## Problems and tasks
**A.** Using the passage on Athshe and XML, explain why it says that requiring associative arrays to be simulated as sequences of key/value pairs is a drawback.
**B.** Write the next part of the passage on Athshe and XML, starting after its final sentence.

## Selected passage
* * * *

In short, because it makes sense for Athshe to work with a simpler, lower level data language. The simplicity is a huge win because Athshe will take on quite a bit of complexity trying to optimize performance and concurrency (transactions). Also, XML is weak at doing associative arrays, and I think Athshe should be strong there. Lastly, the goals of Athshe are focussed on performance, which is a bit of an impedance mismatch with most of XML community.

I hardly feel I have to justify the goal of simplicity - it's such an obvious win. So I won't.

The children of an XML element are arranged in a sequence. However, in a filesystem, the children of a directory are named; the directory is an associative array mapping names to child inodes. I believe this to be an incredibly useful and powerful primitive to expose. Many applications can use associative arrays to good advantage if they are available. One example is mod_virgule, which leverages the associative array provided by the filesystem to store the acct/<username> information.

XML (or, more precisely, DOM) actually does contain associative array nodes. Unfortunately, these are Attribute nodes, so their children are constrained to be leaves. So you get the complexity without the advantages :)

A very common technique is to simulate an associative array by using a sequence of key/value pairs. This is essentially the same concept as the property list from Lisp lore. XPath even defines syntax for doing plist lookup, for example child::para[attribute::type="warning"] selects all para children of the context node that have a type attribute with value warning. However, mandating this simulation has obvious performance problems, and may also make it harder to get the desired semantics on concurrent updates. In particular, two updates to different keys in an associative array may not interfere, but the two updates to the plist simulation very likely will.

Nonetheless, this concept of simulation is very powerful. I believe it is the answer to the "impedance mismatch" referenced above. Athshe's language consists of only strings, lists, associative arrays, and simple metadata tags. It's not at all hard to imagine mapping "baby XML" into this language. In Python syntax, you'd end up with something like:

<p>A <a href="#foo">link</a> and some <b>bold</b> text.</p>
['p', {}, 'A ', ['a', {'href': '#foo'}, 'link'], ' and some ', ['b', {}, 'bold'], ' text.']

With a little more imagination, you could get DTD, attributes, entities, processing instructions, and CDATA sections in there.

* * * *

## Data section
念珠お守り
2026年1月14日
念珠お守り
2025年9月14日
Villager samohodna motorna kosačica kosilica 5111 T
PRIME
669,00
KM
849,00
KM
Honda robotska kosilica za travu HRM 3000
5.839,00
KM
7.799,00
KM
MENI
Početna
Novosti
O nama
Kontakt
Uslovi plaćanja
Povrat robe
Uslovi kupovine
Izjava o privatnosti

* * * *

## Numbered responses
**A.** Mandating that simulation has obvious performance problems, and it may make the desired semantics on concurrent updates harder to achieve. Two updates to different keys in a real associative array may not interfere, but the same two updates to the plist simulation very likely will.

**B.**
In fact, mappings like this are a common pattern in computer science. They resemble the use of an intermediate language (or virtual machine) in compilers. These types of mappings also tend to be interfaces or boundaries between communities. Often, the lower-level side has a more quantitative, performance-oriented approach, while the higher-level side is more concerned with abstraction. Cisco giveth, and the W3C taketh away :)

Credit where credit is due

My recent piece on link encryption drew deeply on an IRC conversation with Roger Dingledine and Bram, and Zooko provided the OCB link.

A good application for an attack-resistant trust metric

A best-seller on Amazon.

Note especially how the shill reviews have very high "x out of y people found the following review helpful" ratings. A perfect example of a system which is not attack resistant. Reminds me of the /. moderation system :)

Thanks to Will Cox for the link.


I've been busy hacking on Well Tempered Screening. I've got it random-access, and I've coded up the enumeration so you can use PostScript code to define the spot function. I still have to grapple with the "device color" internals, which intimidates me.

On a parallel track, the DeviceN code tree, which up to now has lived in a private branch, is shaping up fairly nicely, at least using regression testing as a metric. We should be able to get it checked into HEAD soon.

Web UI's and robustness

Yesterday, I linked a claim by Dave Winer that users like to use Web browsers as their UI, and a note of frustration by Paul Snively, who lost some work on his blog, and blamed the "Web browser as UI" approach. Paul has since retracted his original post, but I think there's a deeper issue that deserves to be explored. I've lost a fair amount of work posting to Advogato as well, so let that be the whipping boy rather than Radio.

Using the Web browser for the UI has a different set of design tradeoffs than a traditional desktop app. Some things get easier, others get harder. Lots of things can lead to a bad (or good) user experience, including things not foreseen by the software's designer. I know I didn't pay a great deal of attention to robustness when designing Advogato.

I'm not going to try to catalog all the advantages and disadvantages of Web-based UI's - that's a daunting task. Instead, I'll focus on robustness, or the risk of losing work.

I used to lose coding work fairly frequently. Now I don't, because I do lots of things to improve robustness. First, I use an editor with good robustness features. Second, I check my work into a remote CVS server. Third, I back up the repository to CD-R every week. I also frequently copy local working files to another machine on my network, and send patches to mailing lists. As a result, it's been quite a while since I've lost any coding work.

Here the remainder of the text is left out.